Sagebrush Sea: Photo Essay
Purple mountain majesties get all the ink. But for every picture-postcard perfect acre of Tetons, Big Horns or Snowys in Wyoming, there are ten of high desert sagebrush steppe – and they do the heavy lifting. They never make the movies or the magazine covers. They just make the antelope, sage grouse and elbow room. The mule deer we chase in the hills each fall are born, bred and wintered by Mama Sage. The eagle soaring above the Wind River Range? He makes his living on the rolling Sagebrush Sea.
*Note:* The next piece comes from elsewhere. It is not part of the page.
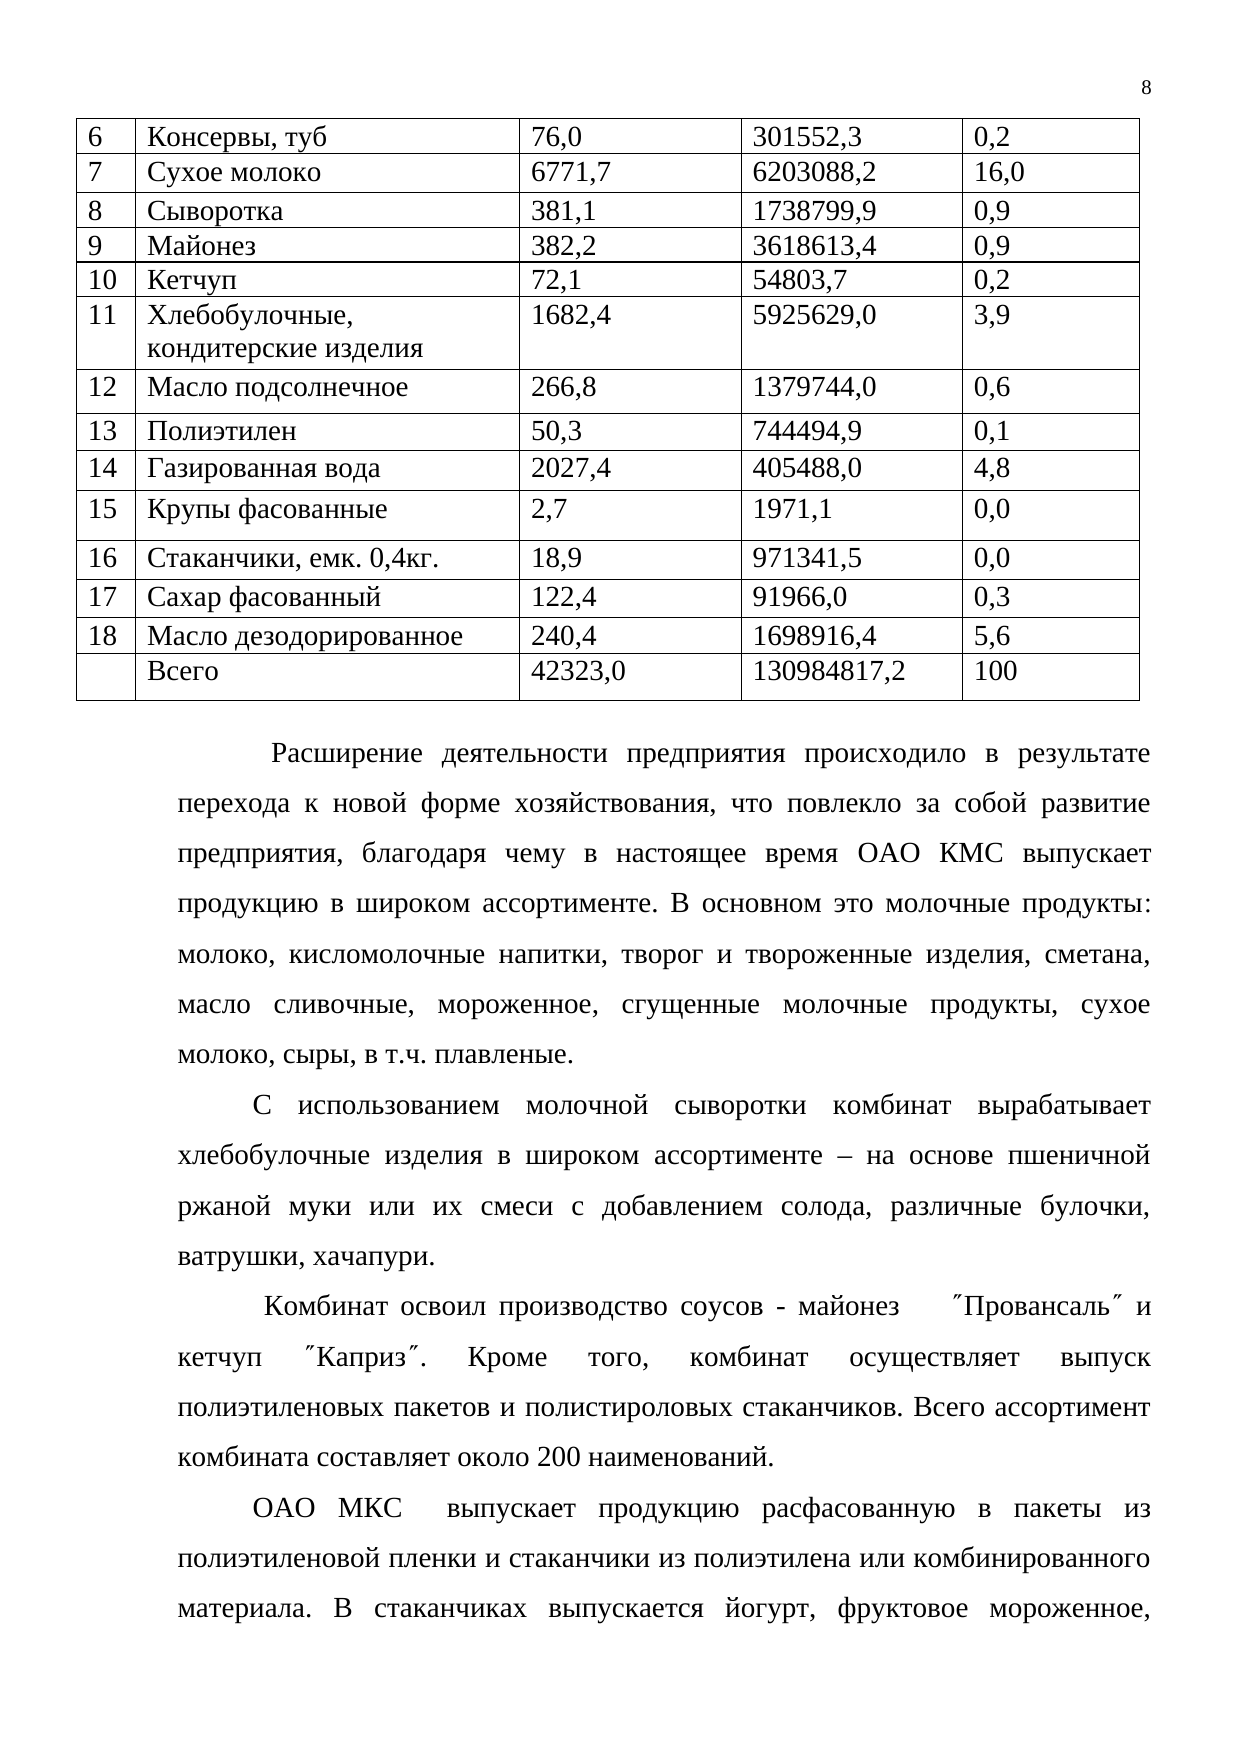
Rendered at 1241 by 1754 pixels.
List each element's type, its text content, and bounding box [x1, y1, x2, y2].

The Sagebrush Sea isn’t as charismatic, photogenic or easy to love as the tourist attractions. Hers is an austere beauty, for an acquired taste. It’s a hard landscape, and it doesn’t suffer fools lightly.
Maybe that’s why it’s been undervalued and over-exploited for so long.
The Sagebrush Sea that once filled the northern plains, and the intermountain west has been divided and subdivided for so long that, in most of its range, little more than puddles and ponds are left. Most of what remains unbroken is in Wyoming, where there are more wild ungulates than tame people. That’s no coincidence.
91 bird, 88 mammal and 45 reptile species live in the sage. Many of them are obligates, unable to survive as a species in any other habitat community. I don’t think half-wild little boys and their dogs make the list, but if hunters are to survive among our species, maybe they should.